2. Verify that denylisted login and job execution attempts are rejected as expected.

To verify that the Infrastructure Blackout Window is enforced correctly, attempt to log in and run a job using a user not on the allowlist, and confirm that the login is denied.

To disable the Infrastructure Blackout Windows

Disable the blackout window after maintenance is complete by running the following command.

blcli InfraBlackoutWindow enable false

Standard login and job execution resume immediately.
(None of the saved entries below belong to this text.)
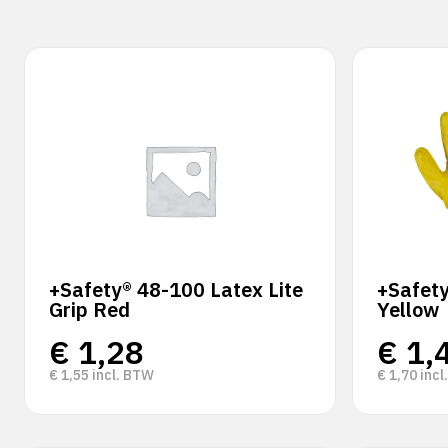
+Safety® 48-100 Latex Lite
+Safet
Grip Red
Yellow
€
1,28
€
1,
€
1,55
incl. BTW
€
1,70
incl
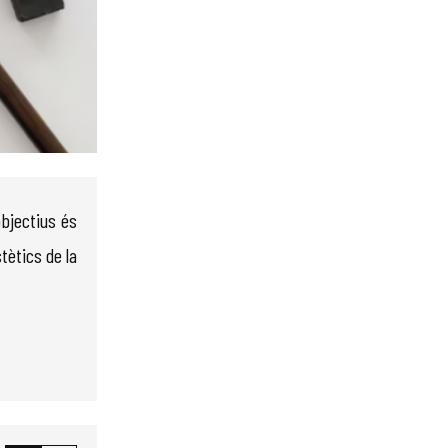
objectius és
tètics de la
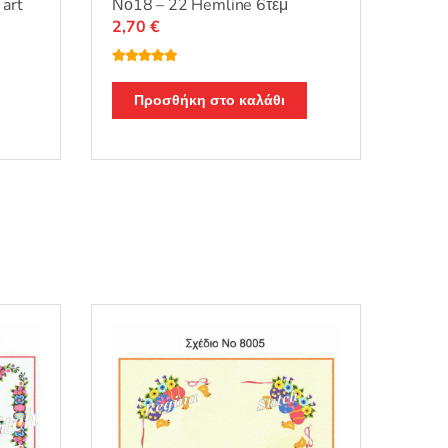
art
Νο18 – 22 Hemline 6τεμ
2,70
€
Βαθμολογή
θηκε με
5.00
από 5
Προσθήκη στο καλάθι
.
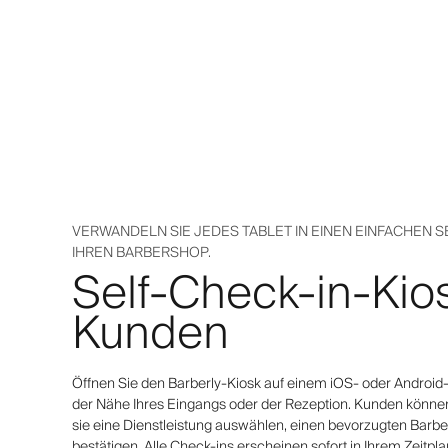
VERWANDELN SIE JEDES TABLET IN EINEN EINFACHEN 
IHREN BARBERSHOP.
Self-Check-in-Kios
Kunden
Öffnen Sie den Barberly-Kiosk auf einem iOS- oder Android-T
der Nähe Ihres Eingangs oder der Rezeption. Kunden können
sie eine Dienstleistung auswählen, einen bevorzugten Barb
bestätigen. Alle Check-ins erscheinen sofort in Ihrem Zeitp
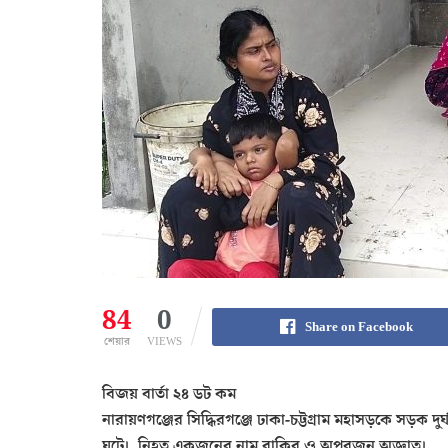
84
0
Share on Facebook
শেয়ার
VIEWS
বিজয় বার্তা ২৪ ডট কম
নারায়ণগঞ্জের সিদ্ধিরগঞ্জে ঢাকা-চট্টগ্রাম মহাসড়কে সড়ক দুর
ঘটে। নিহত একজনের নাম রাকিব ও অপরজন অজ্ঞাত।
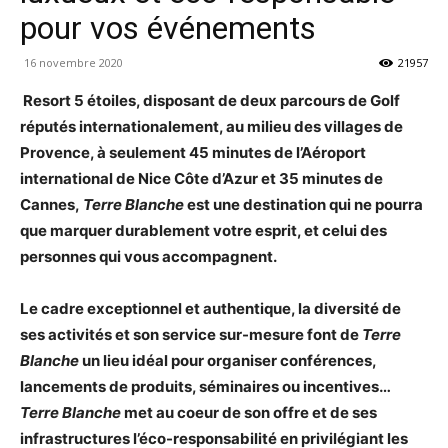
pour vos événements
16 novembre 2020
21957
Resort 5 étoiles, disposant de deux parcours de Golf
réputés internationalement, au milieu des villages de
Provence, à seulement 45 minutes de l’Aéroport
international de Nice Côte d’Azur et 35 minutes de
Cannes,
Terre Blanche
est une destination qui ne pourra
que marquer durablement votre esprit, et celui des
personnes qui vous accompagnent.
Le cadre exceptionnel et authentique, la diversité de
ses activités et son service sur-mesure font de
Terre
Blanche
un lieu idéal pour organiser conférences,
lancements de produits, séminaires ou incentives…
Terre Blanche
met au coeur de son offre et de ses
infrastructures l’éco-responsabilité en privilégiant les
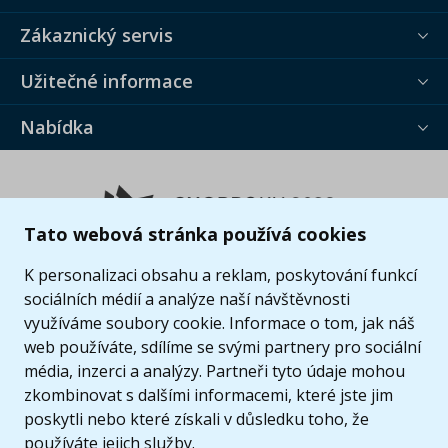
Zákaznický servis
Užitečné informace
Nabídka
Tato webová stránka používá cookies
K personalizaci obsahu a reklam, poskytování funkcí
sociálních médií a analýze naší návštěvnosti
využíváme soubory cookie. Informace o tom, jak náš
web používáte, sdílíme se svými partnery pro sociální
média, inzerci a analýzy. Partneři tyto údaje mohou
zkombinovat s dalšími informacemi, které jste jim
poskytli nebo které získali v důsledku toho, že
používáte jejich služby.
Patch job behavior during the blackout window

Issue symptom

When the Infrastructure Blackout Window is enabled while a Patch Analysis job with remediation is running, the remediation phase may be blocked. The parent Patch Analysis job may appear completed or may not show a failure icon, while the job run details indicate Completed with Errors. The job logs and appserver.log report that execution was denied due to an active Infrastructure Blackout Window.

Issue scope

This issue affects how the job status is displayed in the user interface. It does not impact system behavior or enforcement of the Infrastructure Blackout Window.